Weiter ging es dann im Jahre 1982 in Straßburg, wo er Vizeeuropameister wurde. Die letzte größere Station war 1983 Puerto Rico, wo man ihm nur den Vizeweltmeistertitel zuerkannte. Er wäre sicher Weltmeister geworden, wenn nicht ein Teilnehmer mit unfairen Methoden gekämpft hätte, die jedoch vom Schiedsrichter nicht entdeckt wurden.
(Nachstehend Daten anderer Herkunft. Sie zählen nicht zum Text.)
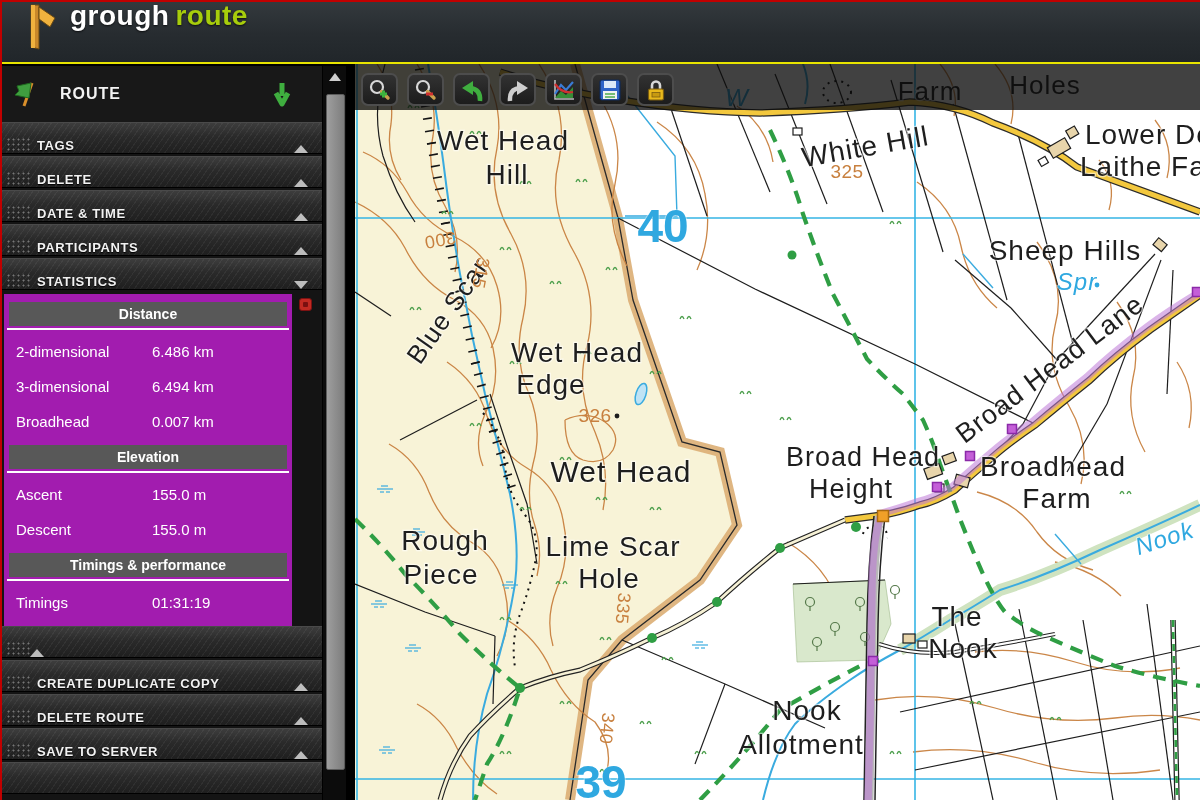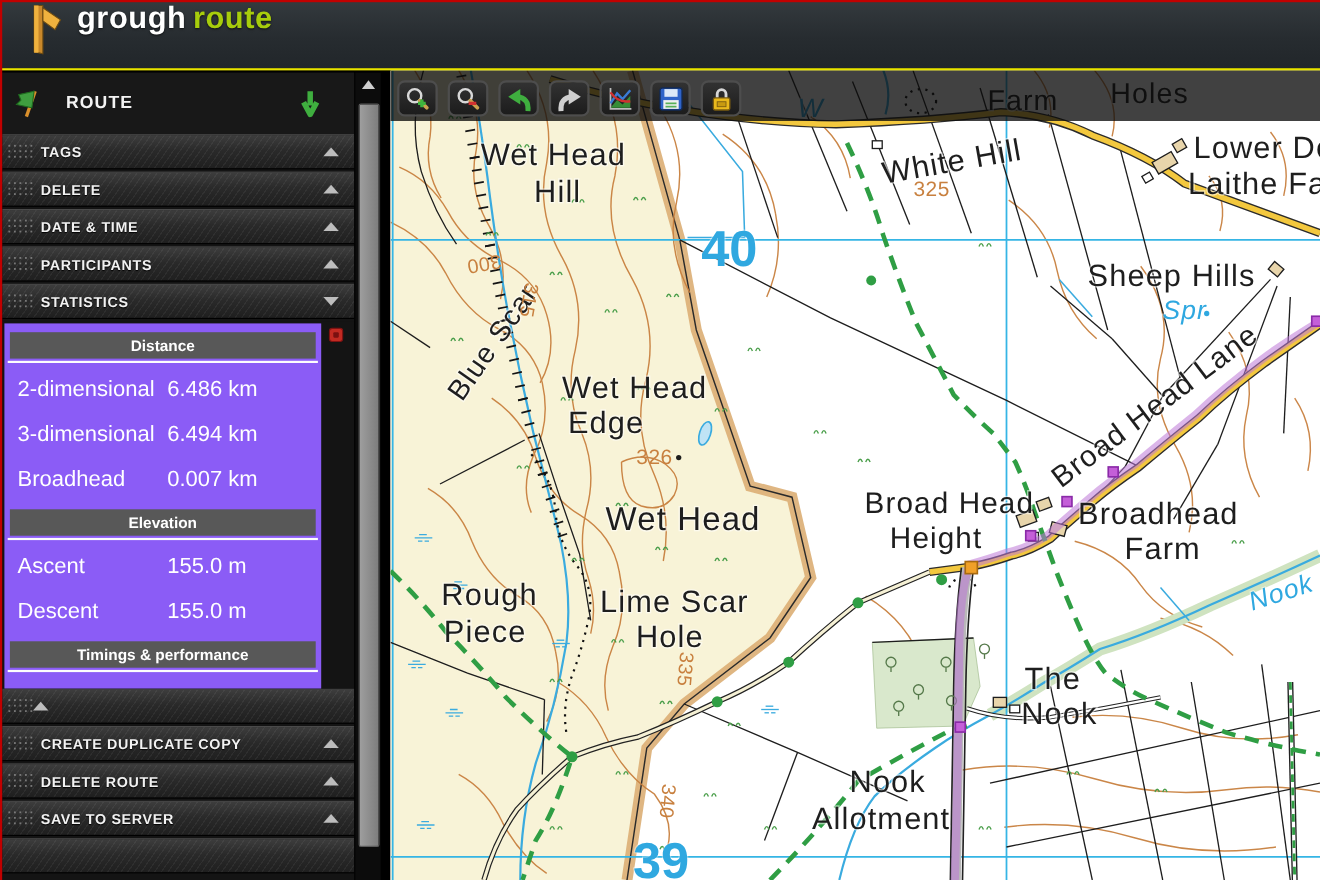"TAGS" .acc-row { align-items: center -> flex-end }
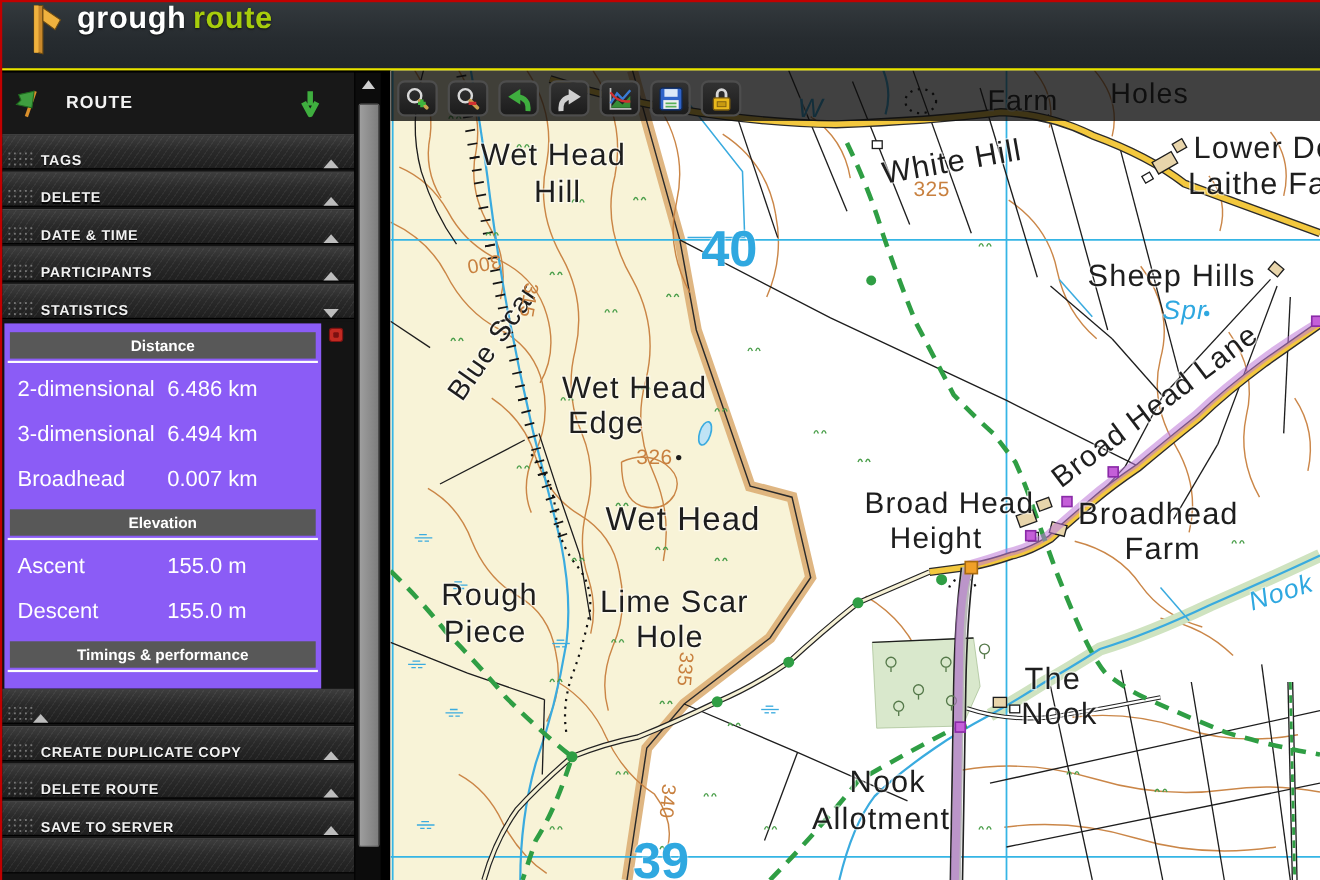"Distance" #stats-panel { background: #8b5cf6 -> #a21caf }
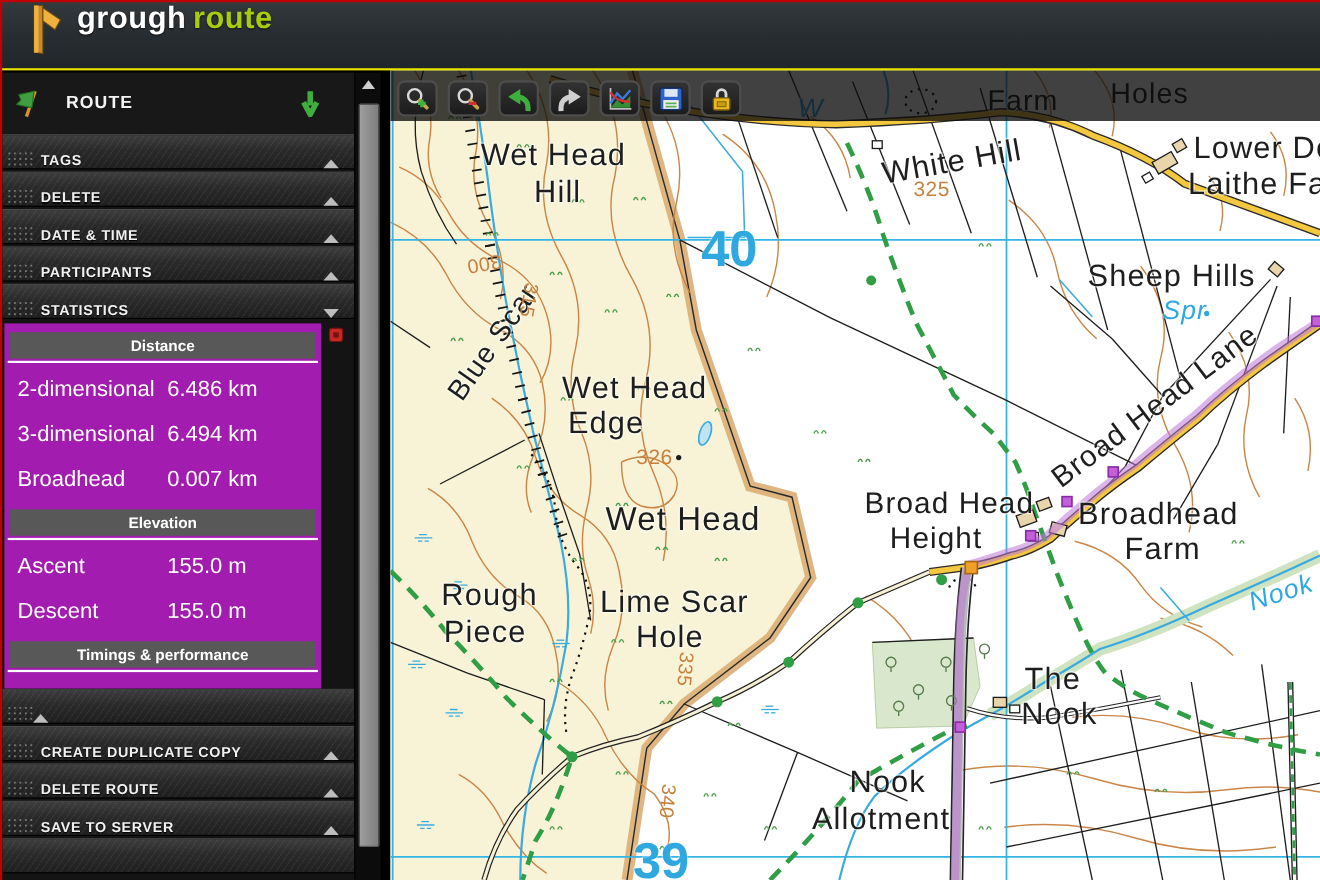"2-dimensional" .srow { font-size: 20px -> 15px }
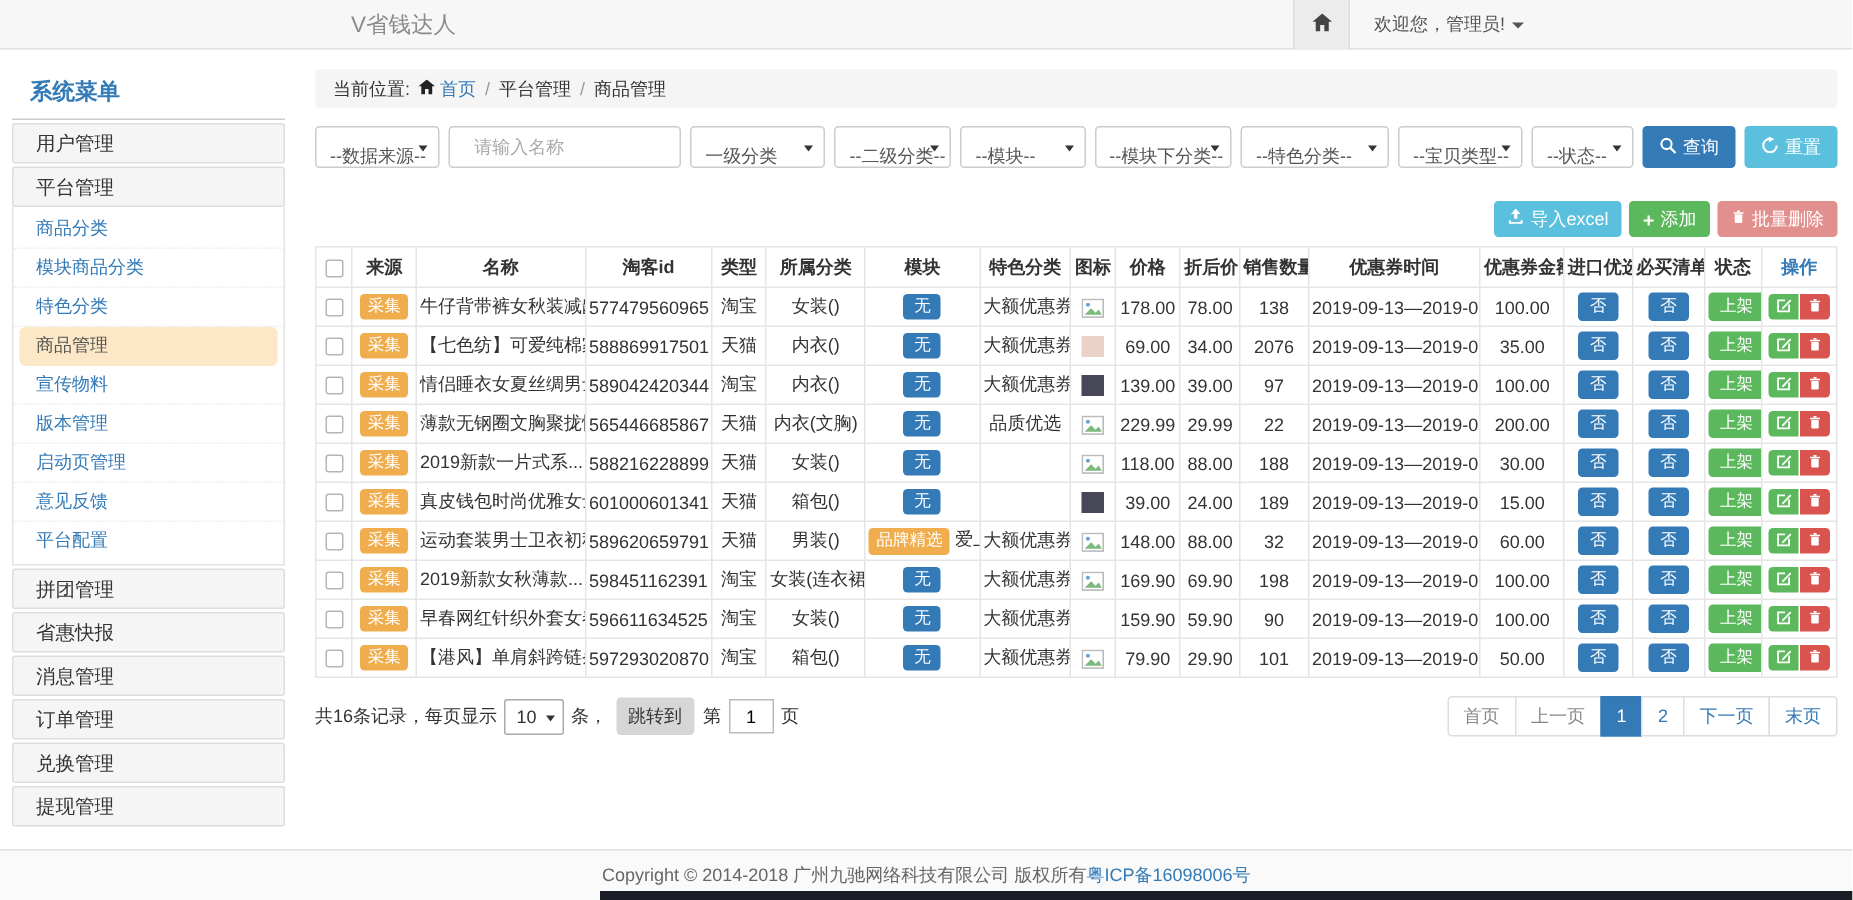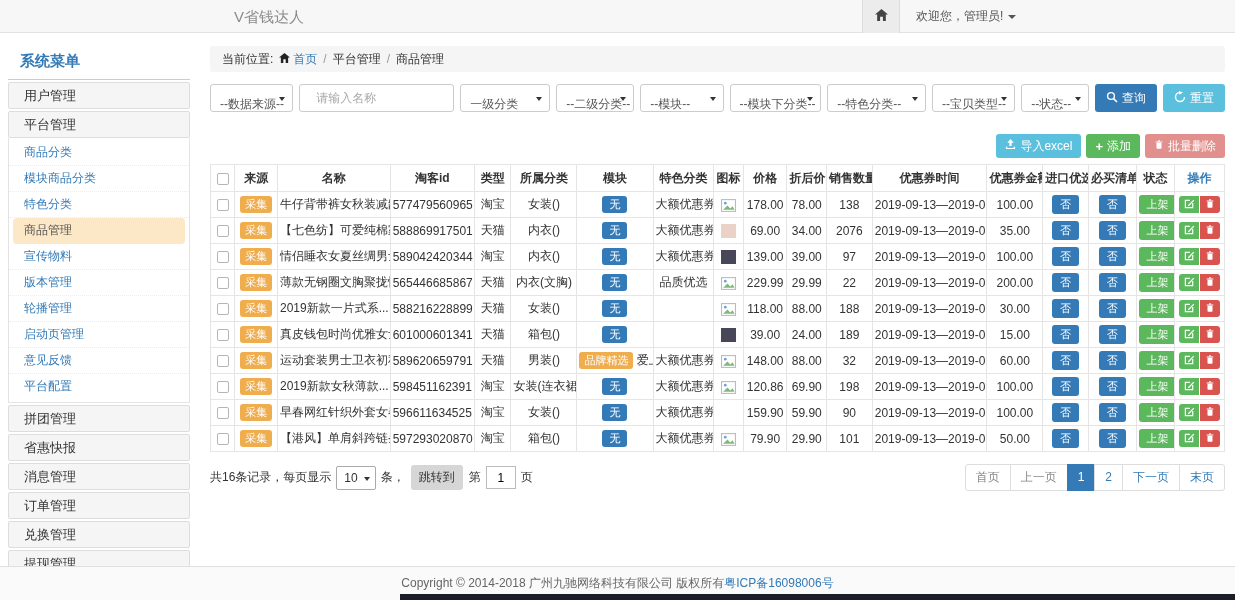"轮播管理" div.nav-sub { html: <div>轮播管理</div> -> none }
Die eben beschriebenen Highlights geben nur einen kleinen Eindruck von N.’s* tatsächlicher sportlicher Laufbahn. In seinem Vorzimmer hängen Hunderte von Medaillen. Pokale und Geschenke sind weitere Dokumente seiner Karriere. Und trotzdem ist er ein bescheidener Mensch geblieben.

"Es dauerte lange, bis die Ärzte als Ursache meiner Beschwerden einen eingeklemmten Nerv und mein "Sportlerherz" vom Gewichtheben bzw. Ausdauertraining erkannten, worunter ich auch heute noch fallweise leide. Auf der anderen Seite ist es ermutigend, Freunde auf der ganzen Welt zu haben. Das Wichtigste im Leben ist wohl, sich immer ein Ziel zu setzen."

Und wenn ich in seine strahlenden Augen blicke, dann spüre ich, dass er recht hat.

*Name wurde von der Autorin geändert.